## Task requirements
Print nothing beyond the line with "(in_bom yes) (on_board": every line from the beginning of the data up to it, that line included, and no pictures.

======== Supplied material ========

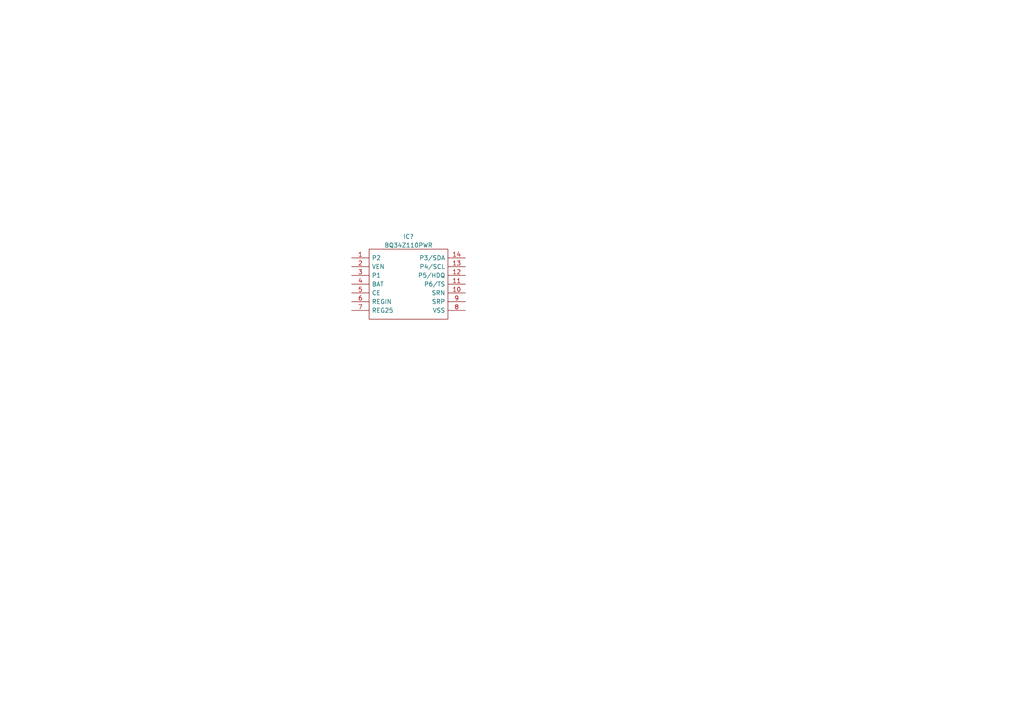
<source format=kicad_sch>
(kicad_sch (version 20211123) (generator eeschema)

  (uuid bf792965-95da-4ad6-858f-e9660c5964f3)

  (paper "A4")

  


  (symbol (lib_id "iclr:BQ34Z110PWR") (at 101.981 74.803 0) (unit 1)
    (in_bom yes) (on_board yes) (fields_autoplaced)
    (uuid c1d61362-65a2-49c7-92c4-42116f69f186)
    (property "Reference" "IC?" (id 0) (at 118.491 68.614 0))
    (property "Value" "BQ34Z110PWR" (id 1) (at 118.491 71.1509 0))
    (property "Footprint" "SOP65P640X120-14N" (id 2) (at 131.191 72.263 0)
      (effects (font (size 1.27 1.27)) (justify left) hide)
    )
    (property "Datasheet" "http://www.ti.com/lit/ds/symlink/bq34z110.pdf" (id 3) (at 131.191 74.803 0)
      (effects (font (size 1.27 1.27)) (justify left) hide)
    )
    (property "Description" "Battery Management Wide Range Fuel Gge w/ Impedance Track" (id 4) (at 131.191 77.343 0)
      (effects (font (size 1.27 1.27)) (justify left) hide)
    )
    (property "Height" "1.2" (id 5) (at 131.191 79.883 0)
      (effects (font (size 1.27 1.27)) (justify left) hide)
    )
    (property "Manufacturer_Name" "Texas Instruments" (id 6) (at 131.191 82.423 0)
      (effects (font (size 1.27 1.27)) (justify left) hide)
    )
    (property "Manufacturer_Part_Number" "BQ34Z110PWR" (id 7) (at 131.191 84.963 0)
      (effects (font (size 1.27 1.27)) (justify left) hide)
    )
    (property "Mouser Part Number" "595-BQ34Z110PWR" (id 8) (at 131.191 87.503 0)
      (effects (font (size 1.27 1.27)) (justify left) hide)
    )
    (property "Mouser Price/Stock" "https://www.mouser.co.uk/ProductDetail/Texas-Instruments/BQ34Z110PWR/?qs=4whTb%2F0XQMjD6Zq3njSujQ%3D%3D" (id 9) (at 131.191 90.043 0)
      (effects (font (size 1.27 1.27)) (justify left) hide)
    )
    (property "Arrow Part Number" "BQ34Z110PWR" (id 10) (at 131.191 92.583 0)
      (effects (font (size 1.27 1.27)) (justify left) hide)
    )
    (property "Arrow Price/Stock" "https://www.arrow.com/en/products/bq34z110pwr/texas-instruments" (id 11) (at 131.191 95.123 0)
      (effects (font (size 1.27 1.27)) (justify left) hide)
    )
    (pin "1" (uuid 72596630-6f62-446b-a788-e57836f8a3c1))
    (pin "10" (uuid dfcdf09d-9f20-4402-b580-09edd237e4fb))
    (pin "11" (uuid bac0882a-cd95-40e5-bcae-36dd00c1e400))
    (pin "12" (uuid 34123646-538f-4d29-99e3-ef929983a259))
    (pin "13" (uuid 792df31f-d7c8-4ab7-9004-848451dfcc4f))
    (pin "14" (uuid a423b214-b454-4185-84f8-c95ee23e5bb6))
    (pin "2" (uuid b57691ac-45e2-4fef-b67e-be0698b53c0a))
    (pin "3" (uuid 46a7dba6-e84c-4e04-a72e-86e4c6e4e198))
    (pin "4" (uuid 148d4173-b063-4b10-8a8d-efdde1f30322))
    (pin "5" (uuid abdf1fc0-a5f4-4a26-adc8-ba7216defb10))
    (pin "6" (uuid 69814d9b-0367-4de8-9718-43b37031d240))
    (pin "7" (uuid 69b9c43b-f07d-440f-a8c0-3e74d8fe8255))
    (pin "8" (uuid 3bb6370c-713d-4d7f-8232-809c9ec621ba))
    (pin "9" (uuid a4016004-dc80-4dea-8e6b-d39f67a11e91))
  )
)

</source>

========

## Task output
<source format=kicad_sch>
(kicad_sch (version 20211123) (generator eeschema)

  (uuid bf792965-95da-4ad6-858f-e9660c5964f3)

  (paper "A4")

  


  (symbol (lib_id "iclr:BQ34Z110PWR") (at 101.981 74.803 0) (unit 1)
    (in_bom yes) (on_board yes) (fields_autoplaced)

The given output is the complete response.